Mueller: I would have to get back to you on a specific timeline. There was no overt action until November 2007. At time when search warrant was requested, we advised USAMRID of our concerns. At that point, while his security clearance maintained, his access to relevant spaces at USAMRID. No longer had access to compounds he had access to prior to that day.
Cardin: I would appreciate it if you would confirm that to the committee. Info we received it was a counselor raising issues about his mental statement.
Mueller: If there are privileged records we do not have access to them.
Cardin: Important that clearance be monitored.

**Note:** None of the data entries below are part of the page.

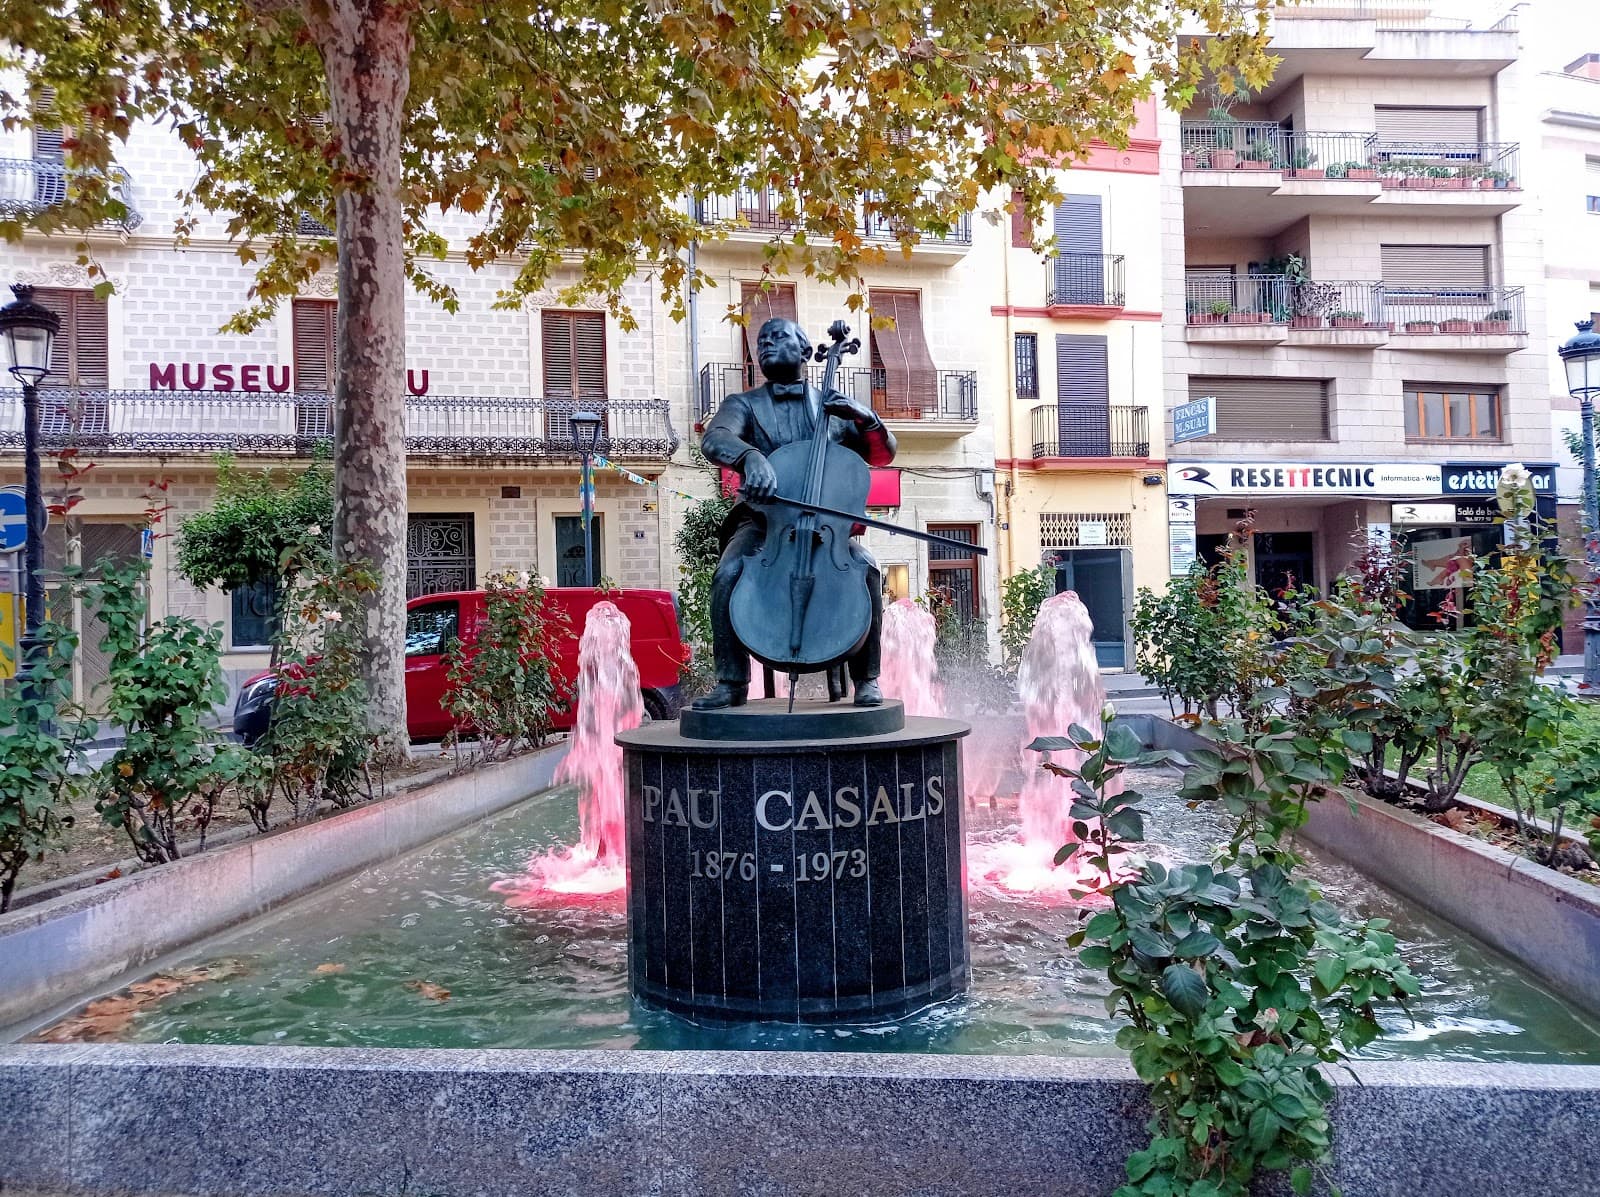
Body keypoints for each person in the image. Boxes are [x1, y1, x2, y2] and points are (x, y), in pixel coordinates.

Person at [693, 317, 897, 710]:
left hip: (824, 528)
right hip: (763, 521)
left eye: (778, 337)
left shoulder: (832, 408)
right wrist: (750, 457)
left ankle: (866, 679)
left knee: (867, 569)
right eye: (761, 340)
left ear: (806, 351)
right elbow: (716, 437)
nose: (766, 344)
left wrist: (864, 416)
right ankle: (731, 682)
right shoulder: (743, 404)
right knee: (728, 574)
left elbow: (882, 453)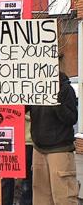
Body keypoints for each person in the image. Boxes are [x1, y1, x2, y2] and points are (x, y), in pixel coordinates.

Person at [29, 71, 78, 205]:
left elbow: (71, 118)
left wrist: (55, 101)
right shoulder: (34, 87)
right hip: (39, 149)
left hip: (60, 149)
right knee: (41, 197)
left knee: (64, 197)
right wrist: (0, 99)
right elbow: (21, 107)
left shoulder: (65, 89)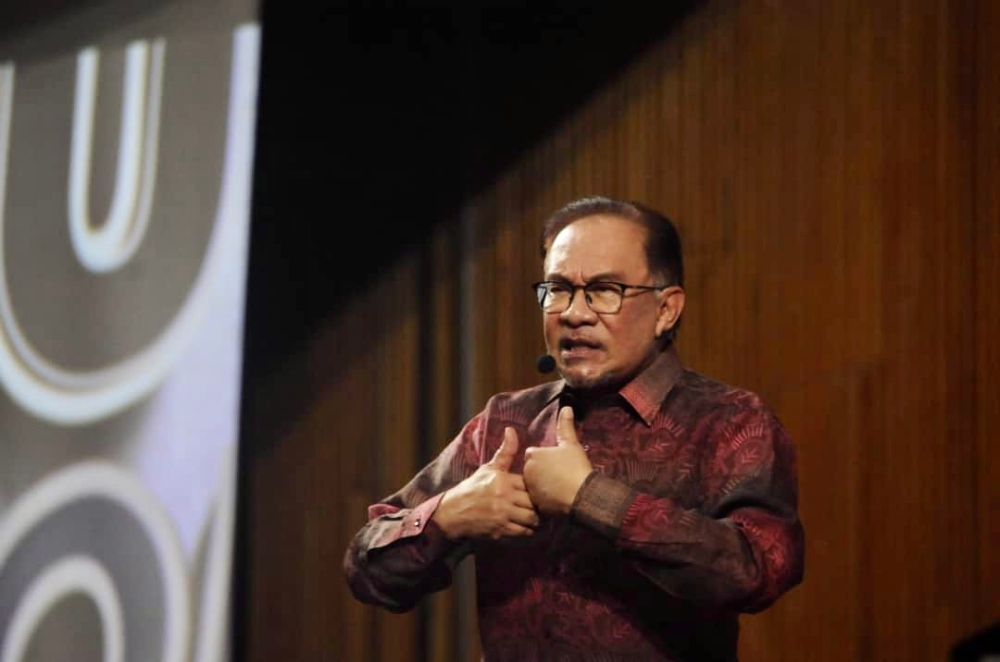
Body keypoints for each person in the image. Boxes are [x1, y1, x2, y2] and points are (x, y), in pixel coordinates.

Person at [343, 195, 805, 661]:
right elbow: (366, 568)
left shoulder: (728, 419)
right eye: (558, 289)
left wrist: (589, 497)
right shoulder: (506, 423)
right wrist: (448, 515)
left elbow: (761, 569)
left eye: (604, 290)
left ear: (666, 309)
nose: (573, 313)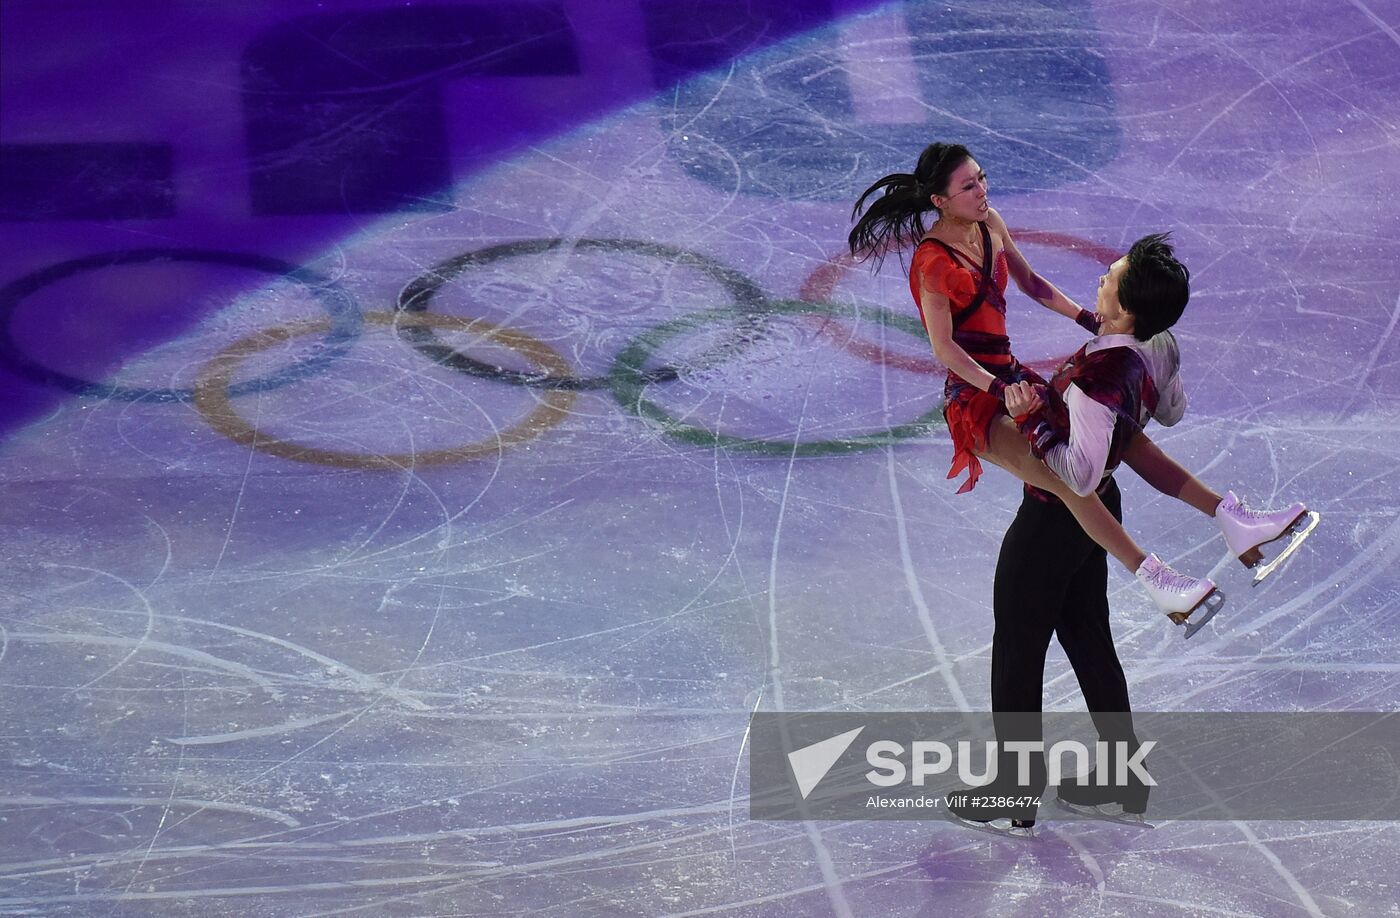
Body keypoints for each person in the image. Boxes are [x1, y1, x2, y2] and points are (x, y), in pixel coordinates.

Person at [847, 142, 1311, 635]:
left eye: (982, 178)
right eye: (968, 187)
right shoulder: (931, 261)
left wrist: (1089, 319)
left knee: (1126, 436)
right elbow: (944, 348)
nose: (982, 191)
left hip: (1013, 377)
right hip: (974, 399)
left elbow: (1031, 282)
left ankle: (1229, 516)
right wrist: (997, 389)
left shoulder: (989, 224)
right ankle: (1158, 581)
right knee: (1068, 481)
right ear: (940, 201)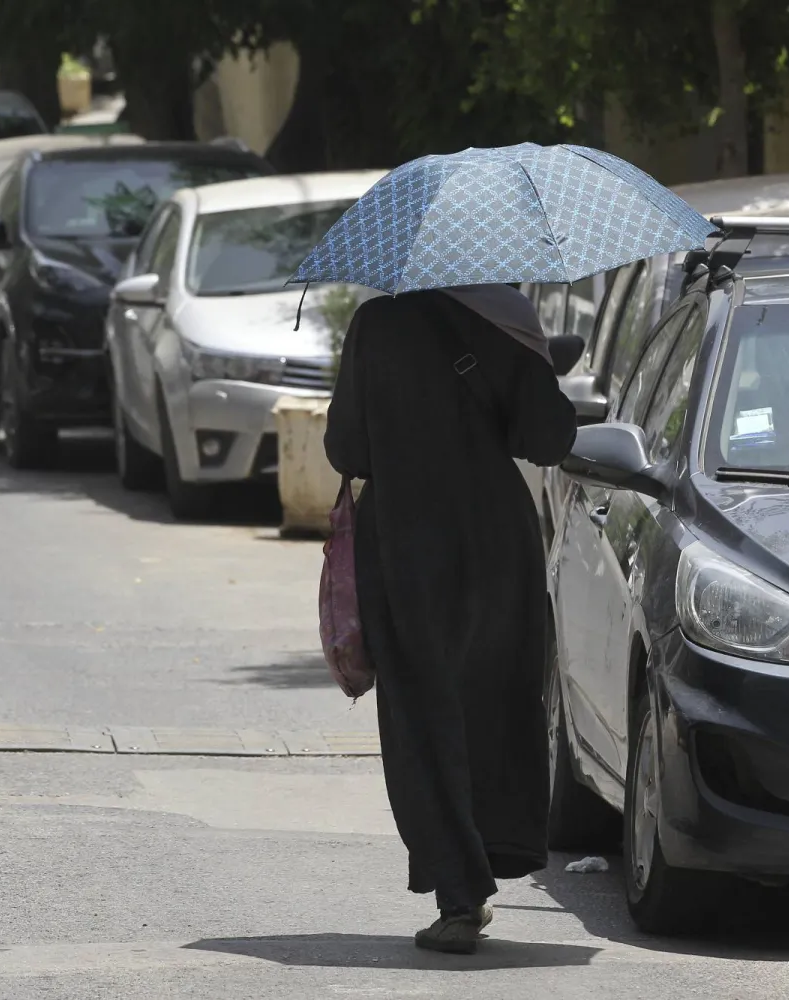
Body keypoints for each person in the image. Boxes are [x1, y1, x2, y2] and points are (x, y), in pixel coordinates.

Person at [323, 285, 577, 954]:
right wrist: (535, 363)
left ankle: (459, 897)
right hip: (498, 544)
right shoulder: (510, 319)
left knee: (424, 711)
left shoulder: (376, 323)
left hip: (404, 547)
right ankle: (493, 853)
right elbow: (548, 440)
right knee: (497, 701)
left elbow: (346, 448)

Cardin: 2008 elections. Actions to prevent repeat of activity from 2006 and 2004 elections, voter fraud that took place in close proximity to elections, makes it hard to ensure voters can participate. What role with the FBI play to be constructive in enforcement of our laws.
Leahy: Assessment that allows an agent to conduct indefinite 24-hour overview. Why not include policies in regulations?
Mueller: Framework. Techniques that could be used in any situation.
Grassley: If the FBI had the lab access records in 2002, why did it take so long to analyze them?
Mueller: We obtained thousands of lab records.
Grassley: According to info released by FBI, material in envelopes contain silicon. Scientists in Sandia conducted blind tests, unlike materials in attack envelope, flash contained no silicon. Can you explain who silicon ended up in envelopes?
Mueller: Issue of silicon at outset, not outside sample, but part of growth process. I’ll get back to you.
Grassley: Why should we have to wait to get document requests until internal oversight is done? Are you held up by DOJ policy?
Mueller consulting with lawyer. Huh.